The Texas Supreme Court today ruled against a Laredo ordinance banning the use of plastic bags by merchants, effectively voiding all such ordinances statewide.
The case was brought by the Laredo Merchants Association, a group of businesses unhappy with the onerous regulation, in 2016, eventually reaching the state’s highest court for oral arguments earlier this year.
In the opinion, Chief Justice Nathan Hecht explains that the court found the ordinance to be in direct contradiction with state law that says local governments may not “prohibit, or restrict, for solid waste management purposes, the sale or use of a container or package in a manner not authorized by state law.”
Hecht adds, “Deciding whether uniform statewide regulation or nonregulation is preferable to a patchwork of local regulations is the Legislature’s prerogative,” teeing up a potential series of legislative fights against onerous local ordinances.
In 2016, State Rep. Matt Rinaldi (R–Irving) and a group of 19 Republican state legislators filed an amicus curiae brief arguing that cities had overstepped their authority, largely citing a 2014 opinion by then-Attorney General Greg Abbott which argued that cities had overstepped their bounds.
“The era of Texas municipal bag bans is over,” Rinaldi told Texas Scorecard following the court ruling. “I am thrilled to have played a part in ending these illegal regulations and will continue to fight local government overreach that infringes on the liberty of Texans.”
Shortly after the opinion was released, Texas Attorney General Ken Paxton released a statement, expecting the decision to invalidate such ordinances statewide:
Municipalities violate the law when they unlawfully pass the burden of solid waste management to citizens and retailers through illegal bag bans.
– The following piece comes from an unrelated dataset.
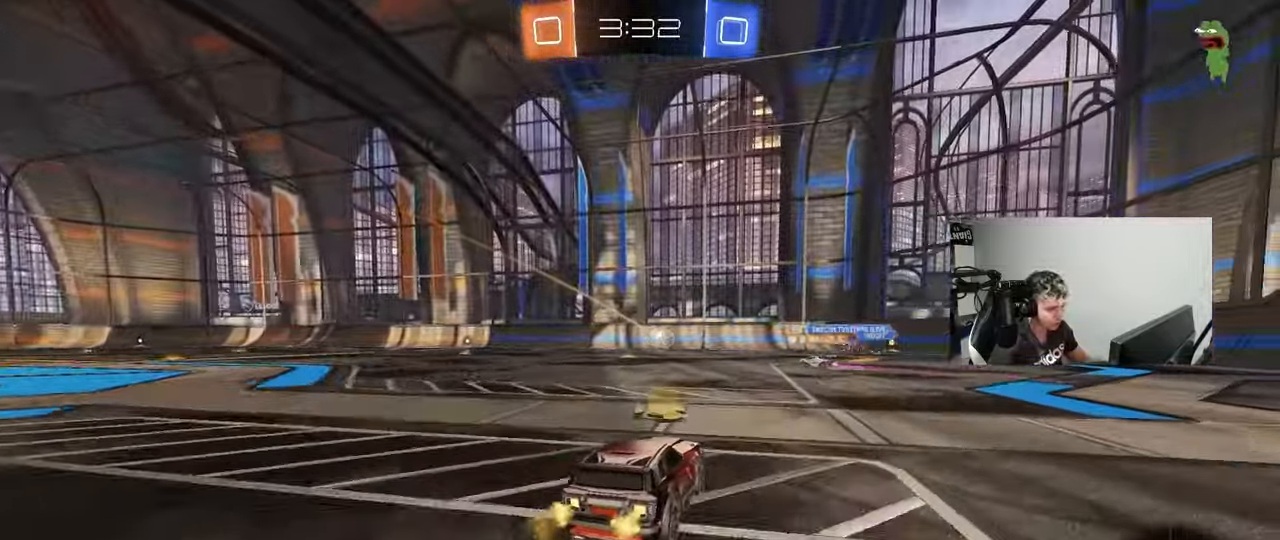
{"keys": ["w"], "mouse": [], "events": [[133, "d", "down"], [167, "d", "up"], [267, "mouse_left", "up"]]}
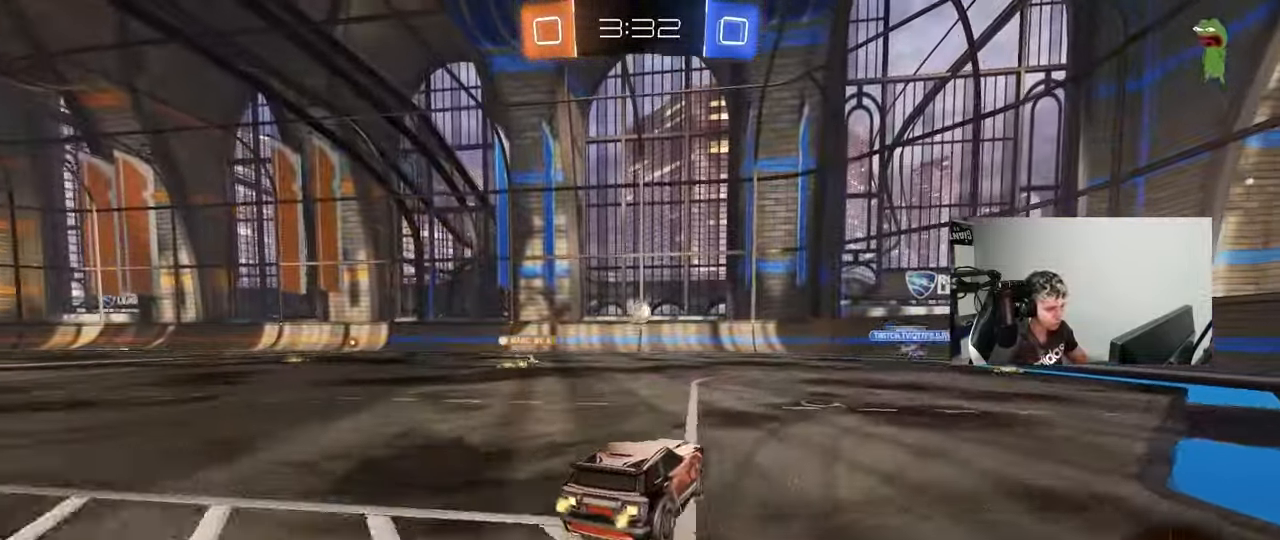
{"keys": ["d", "s", "shift"], "mouse": [], "events": [[50, "a", "down"], [100, "w", "up"], [183, "a", "up"], [183, "mouse_left", "down"], [183, "mouse_right", "down"], [283, "d", "down"], [283, "s", "down"], [333, "mouse_left", "up"], [467, "mouse_right", "up"], [467, "shift", "down"]]}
I hope that Laredo, Austin, and any other jurisdictions that have enacted illegal bag bans will take note and voluntarily bring their ordinances into compliance with state law. Should they decline to do so, I expect the ruling will be used to invalidate any other illegal bag bans statewide.
Today’s ruling is a major victory in the ongoing battle with out-of-control local governments that impose local tyranny under the guise of “local control.”